> _Testo da esaminare_:
------------------------------------------------------------
Tre quarti delle app Android e iOS potenzialmente vulnerabili ad attacchi

Positive Technologies ha preso in esame le applicazioni pubblicate sugli store di Google ed Apple: tre quarti di esse non utilizzano strategie efficaci per la memorizzazione sicura dei dati.

Tre quarti delle applicazioni per i dispositivi mobili Android e iOS utilizzano tecniche per lo storage dei dati che non sono sicuro. A sostenerlo sono gli esperti di Positive Technologies che mettono in guardia sviluppatori e utenti spiegando come le informazioni possano essere sottratte da malintenzionati e hacker.

La memorizzazione e lo scambio dei dati in modo non sicuro non sono ovviamente le uniche vulnerabilità rilevate nelle app Android e iOS ma nel 76% di quelle prese in esame sono state individuate le medesime lacune di sicurezza. “Password, informazioni finanziarie, dati personali, email e messaggi sono a rischio“, osserva Positive Technologies nel suo report.

Inoltre, gli aggressori raramente hanno fisicamente bisogno dello smartphone da aggredire: l’89 percento delle vulnerabilità individuate può essere sfruttato da componenti malware sviluppati appositamente per sottrarre dati altrui.

Nella maggior parte dei casi, le lacune di sicurezza hanno a che fare con debolezze nei meccanismi di sicurezza usati dalle app (74% nel caso delle applicazioni iOS, 57% per quelle iOS, 42% nel caso di componenti software server-side). Dal momento che tali vulnerabilità vengono tipicamente introdotte in fase di design, la risoluzione delle varie problematiche richiede importanti modifiche a livello di codice.

Va detto che la maggior parte degli attacchi sfruttano la disattenzione dell’utente. Autorizzando le app a usare privilegi troppo ampi o installare applicazioni da fonti non affidabili può spianare la strada a un attacco.
Le conclusioni di Positive Technologies ben evidenziano, ancora una volta, quanto un antivirus non sia affatto inutile sui dispositivi mobili: Antivirus Android: no, non è affatto inutile.
Può non essere indispensabile per gli utenti più attenti ed esperti ma non certo inutile.
------------------------------------------------------------
(Dati archiviati)
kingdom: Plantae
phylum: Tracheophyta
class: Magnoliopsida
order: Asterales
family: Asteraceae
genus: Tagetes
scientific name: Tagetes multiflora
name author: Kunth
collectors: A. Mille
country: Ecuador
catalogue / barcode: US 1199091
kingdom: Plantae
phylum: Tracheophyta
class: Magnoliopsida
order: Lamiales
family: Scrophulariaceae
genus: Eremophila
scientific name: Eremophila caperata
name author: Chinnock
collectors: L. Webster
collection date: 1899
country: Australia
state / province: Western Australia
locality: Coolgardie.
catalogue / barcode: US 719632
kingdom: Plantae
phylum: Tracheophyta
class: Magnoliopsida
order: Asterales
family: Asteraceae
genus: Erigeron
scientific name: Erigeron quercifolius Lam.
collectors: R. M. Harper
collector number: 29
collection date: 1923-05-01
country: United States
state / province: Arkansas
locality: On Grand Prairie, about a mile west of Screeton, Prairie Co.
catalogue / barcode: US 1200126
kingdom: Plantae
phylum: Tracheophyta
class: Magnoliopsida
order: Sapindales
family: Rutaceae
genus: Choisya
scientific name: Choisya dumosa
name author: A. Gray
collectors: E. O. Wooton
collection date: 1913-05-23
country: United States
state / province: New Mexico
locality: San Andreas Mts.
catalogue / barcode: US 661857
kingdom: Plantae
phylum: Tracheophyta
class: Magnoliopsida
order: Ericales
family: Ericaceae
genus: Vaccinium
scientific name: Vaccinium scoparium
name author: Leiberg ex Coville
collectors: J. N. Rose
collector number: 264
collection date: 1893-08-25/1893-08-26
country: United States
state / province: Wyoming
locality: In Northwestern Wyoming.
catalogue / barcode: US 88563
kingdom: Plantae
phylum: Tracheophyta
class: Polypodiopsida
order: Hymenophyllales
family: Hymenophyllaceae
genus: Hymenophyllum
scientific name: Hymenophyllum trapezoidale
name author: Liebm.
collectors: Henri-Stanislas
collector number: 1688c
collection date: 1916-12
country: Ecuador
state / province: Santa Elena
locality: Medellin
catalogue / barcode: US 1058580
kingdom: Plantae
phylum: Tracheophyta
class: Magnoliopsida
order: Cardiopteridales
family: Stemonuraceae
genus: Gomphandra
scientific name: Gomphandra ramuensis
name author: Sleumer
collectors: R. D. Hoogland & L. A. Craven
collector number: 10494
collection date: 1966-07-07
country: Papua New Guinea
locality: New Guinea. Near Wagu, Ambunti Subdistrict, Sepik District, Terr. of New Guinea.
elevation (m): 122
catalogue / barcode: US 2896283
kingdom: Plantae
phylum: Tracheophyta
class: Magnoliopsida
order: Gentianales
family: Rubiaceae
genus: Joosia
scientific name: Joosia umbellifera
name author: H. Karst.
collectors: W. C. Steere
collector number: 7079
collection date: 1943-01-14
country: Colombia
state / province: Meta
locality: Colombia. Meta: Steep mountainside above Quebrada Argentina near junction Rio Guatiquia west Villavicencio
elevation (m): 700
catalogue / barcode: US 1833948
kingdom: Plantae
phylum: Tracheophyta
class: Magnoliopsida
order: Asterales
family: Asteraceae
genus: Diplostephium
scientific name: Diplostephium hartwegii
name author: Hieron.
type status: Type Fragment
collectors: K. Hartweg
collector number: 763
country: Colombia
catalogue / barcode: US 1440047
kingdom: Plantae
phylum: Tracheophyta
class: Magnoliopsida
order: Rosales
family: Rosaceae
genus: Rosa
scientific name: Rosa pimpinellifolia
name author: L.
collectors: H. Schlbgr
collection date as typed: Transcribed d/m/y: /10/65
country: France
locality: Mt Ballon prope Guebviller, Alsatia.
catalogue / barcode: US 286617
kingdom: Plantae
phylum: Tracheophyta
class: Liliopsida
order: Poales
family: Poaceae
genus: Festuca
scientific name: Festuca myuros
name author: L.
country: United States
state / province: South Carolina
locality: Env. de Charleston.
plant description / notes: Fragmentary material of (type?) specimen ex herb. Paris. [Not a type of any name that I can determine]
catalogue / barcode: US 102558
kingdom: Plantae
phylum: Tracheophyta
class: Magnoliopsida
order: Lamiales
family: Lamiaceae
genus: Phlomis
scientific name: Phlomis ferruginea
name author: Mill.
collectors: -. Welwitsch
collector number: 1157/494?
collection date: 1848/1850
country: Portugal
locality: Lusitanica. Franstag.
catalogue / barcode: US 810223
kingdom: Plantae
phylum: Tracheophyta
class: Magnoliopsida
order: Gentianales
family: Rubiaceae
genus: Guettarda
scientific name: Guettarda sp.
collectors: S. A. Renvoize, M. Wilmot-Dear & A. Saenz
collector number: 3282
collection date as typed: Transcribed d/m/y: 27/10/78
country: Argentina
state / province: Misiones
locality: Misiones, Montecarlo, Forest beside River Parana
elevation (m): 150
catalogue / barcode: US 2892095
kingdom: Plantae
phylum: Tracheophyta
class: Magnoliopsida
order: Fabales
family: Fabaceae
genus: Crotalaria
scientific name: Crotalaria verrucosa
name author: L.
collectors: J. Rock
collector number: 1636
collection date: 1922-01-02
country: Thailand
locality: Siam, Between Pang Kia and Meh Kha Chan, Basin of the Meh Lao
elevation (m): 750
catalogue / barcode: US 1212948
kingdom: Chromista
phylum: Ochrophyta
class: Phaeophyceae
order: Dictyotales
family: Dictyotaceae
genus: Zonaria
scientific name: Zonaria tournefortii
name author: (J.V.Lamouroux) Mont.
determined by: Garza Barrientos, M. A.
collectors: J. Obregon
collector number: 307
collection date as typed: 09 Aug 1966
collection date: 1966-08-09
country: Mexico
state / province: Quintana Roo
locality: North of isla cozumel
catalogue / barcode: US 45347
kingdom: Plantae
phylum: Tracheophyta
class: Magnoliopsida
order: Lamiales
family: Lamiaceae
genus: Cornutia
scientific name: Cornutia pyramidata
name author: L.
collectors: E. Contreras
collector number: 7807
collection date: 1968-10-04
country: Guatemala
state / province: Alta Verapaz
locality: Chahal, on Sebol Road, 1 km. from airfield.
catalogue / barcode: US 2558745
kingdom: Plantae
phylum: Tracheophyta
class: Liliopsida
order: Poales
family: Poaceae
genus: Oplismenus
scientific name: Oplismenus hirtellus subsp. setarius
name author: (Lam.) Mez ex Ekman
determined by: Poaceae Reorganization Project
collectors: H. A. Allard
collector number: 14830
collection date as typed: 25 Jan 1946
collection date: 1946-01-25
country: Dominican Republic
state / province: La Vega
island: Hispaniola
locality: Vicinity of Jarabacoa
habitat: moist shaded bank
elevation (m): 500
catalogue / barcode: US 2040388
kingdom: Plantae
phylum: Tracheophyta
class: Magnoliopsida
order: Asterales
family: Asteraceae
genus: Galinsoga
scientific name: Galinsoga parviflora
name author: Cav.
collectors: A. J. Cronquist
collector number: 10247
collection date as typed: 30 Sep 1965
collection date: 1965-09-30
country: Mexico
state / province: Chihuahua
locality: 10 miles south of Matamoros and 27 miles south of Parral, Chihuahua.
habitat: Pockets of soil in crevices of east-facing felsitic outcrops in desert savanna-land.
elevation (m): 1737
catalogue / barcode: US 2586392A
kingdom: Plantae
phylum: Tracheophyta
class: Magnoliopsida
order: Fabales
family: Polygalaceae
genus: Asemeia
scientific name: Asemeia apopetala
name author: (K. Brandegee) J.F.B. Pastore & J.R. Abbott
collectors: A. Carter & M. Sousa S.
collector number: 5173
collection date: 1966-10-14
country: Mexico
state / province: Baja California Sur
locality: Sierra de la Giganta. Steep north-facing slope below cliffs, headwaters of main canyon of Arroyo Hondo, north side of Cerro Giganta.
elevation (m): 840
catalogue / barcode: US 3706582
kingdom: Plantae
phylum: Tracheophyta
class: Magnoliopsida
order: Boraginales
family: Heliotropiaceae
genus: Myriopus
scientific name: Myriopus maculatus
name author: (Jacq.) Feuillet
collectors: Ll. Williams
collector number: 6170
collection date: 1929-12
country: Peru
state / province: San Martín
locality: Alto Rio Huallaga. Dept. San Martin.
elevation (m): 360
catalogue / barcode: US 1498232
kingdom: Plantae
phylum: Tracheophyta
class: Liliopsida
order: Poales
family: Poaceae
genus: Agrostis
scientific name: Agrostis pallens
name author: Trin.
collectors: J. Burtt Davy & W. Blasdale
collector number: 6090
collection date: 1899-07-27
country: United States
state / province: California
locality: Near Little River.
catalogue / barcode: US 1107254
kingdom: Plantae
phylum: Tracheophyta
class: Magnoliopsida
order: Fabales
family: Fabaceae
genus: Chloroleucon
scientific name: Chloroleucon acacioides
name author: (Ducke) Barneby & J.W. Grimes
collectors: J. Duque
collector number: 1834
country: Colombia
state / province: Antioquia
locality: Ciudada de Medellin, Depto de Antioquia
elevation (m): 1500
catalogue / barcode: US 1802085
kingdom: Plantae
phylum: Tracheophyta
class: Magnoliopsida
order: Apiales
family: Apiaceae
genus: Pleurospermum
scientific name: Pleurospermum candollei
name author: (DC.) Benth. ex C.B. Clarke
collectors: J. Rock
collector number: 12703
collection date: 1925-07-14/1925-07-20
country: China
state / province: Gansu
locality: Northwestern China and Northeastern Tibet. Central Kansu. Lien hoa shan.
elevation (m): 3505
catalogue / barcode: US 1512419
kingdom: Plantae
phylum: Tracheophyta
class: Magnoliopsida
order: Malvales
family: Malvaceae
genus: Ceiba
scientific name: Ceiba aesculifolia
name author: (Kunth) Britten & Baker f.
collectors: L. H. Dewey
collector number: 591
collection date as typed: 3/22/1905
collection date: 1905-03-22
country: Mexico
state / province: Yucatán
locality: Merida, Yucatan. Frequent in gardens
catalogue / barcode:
------------------------------------------------------------
> _Attività 1_:
Indica se ciascuna delle affermazioni seguenti concorda con l'articolo sulle vulnerabilità delle app Android e iOS, rispondendo sì o no e citando tra virgolette le parole del testo che lo stabiliscono. (a) La maggior parte delle vulnerabilità individuate può essere sfruttata da malware creati per sottrarre dati. (b) Per attaccare, gli aggressori hanno quasi sempre bisogno di avere fisicamente in mano lo smartphone. (c) Secondo l'articolo, un antivirus sui dispositivi mobili è inutile.
> _Attività 2_:
Scrivi il seguito dell'articolo sulle vulnerabilità delle app Android e iOS, cominciando subito dopo la sua ultima frase.
L'elenco riportato sopra non è necessario.

> _Risposta 1_:
(a) Sì: «l’89 percento delle vulnerabilità individuate può essere sfruttato da componenti malware sviluppati appositamente per sottrarre dati altrui».
(b) No: «gli aggressori raramente hanno fisicamente bisogno dello smartphone da aggredire».
(c) No: «quanto un antivirus non sia affatto inutile sui dispositivi mobili».

> _Risposta 2_:
Uno smartphone può essere facilmente perso o rubato. Anche se i sistemi operativi mobili richiedono l’impostazione predefinita di una password, alcuni utenti scelgono di non averne una. In questo caso un aggressore con accesso fisico al dispositivo può collegarlo a un computer e utilizzare speciali utility per estrarre dati sensibili dalla memoria del dispositivo. Ad esempio, se la creazione di backup è attivata nelle impostazioni di Android, i dati dell’applicazione possono essere estratti utilizzando Android Debug Bridge (ADB): Backup Android, come funziona e come crearlo.
E infatti Google ha deciso di disabilitare ADB per l’accesso ai backup: Backup e ripristino su Android non saranno più possibili con ADB.
Con i privilegi di root, i dati possono essere estratti anche quando i backup sono disabilitati.

Sui dispositivi Apple sottoposti a jailbreaking, gli utenti spesso non cambiano le credenziali SSH predefinite (root:alpine). Un aggressore può quindi copiare i dati dell’applicazione su un computer tramite SSH.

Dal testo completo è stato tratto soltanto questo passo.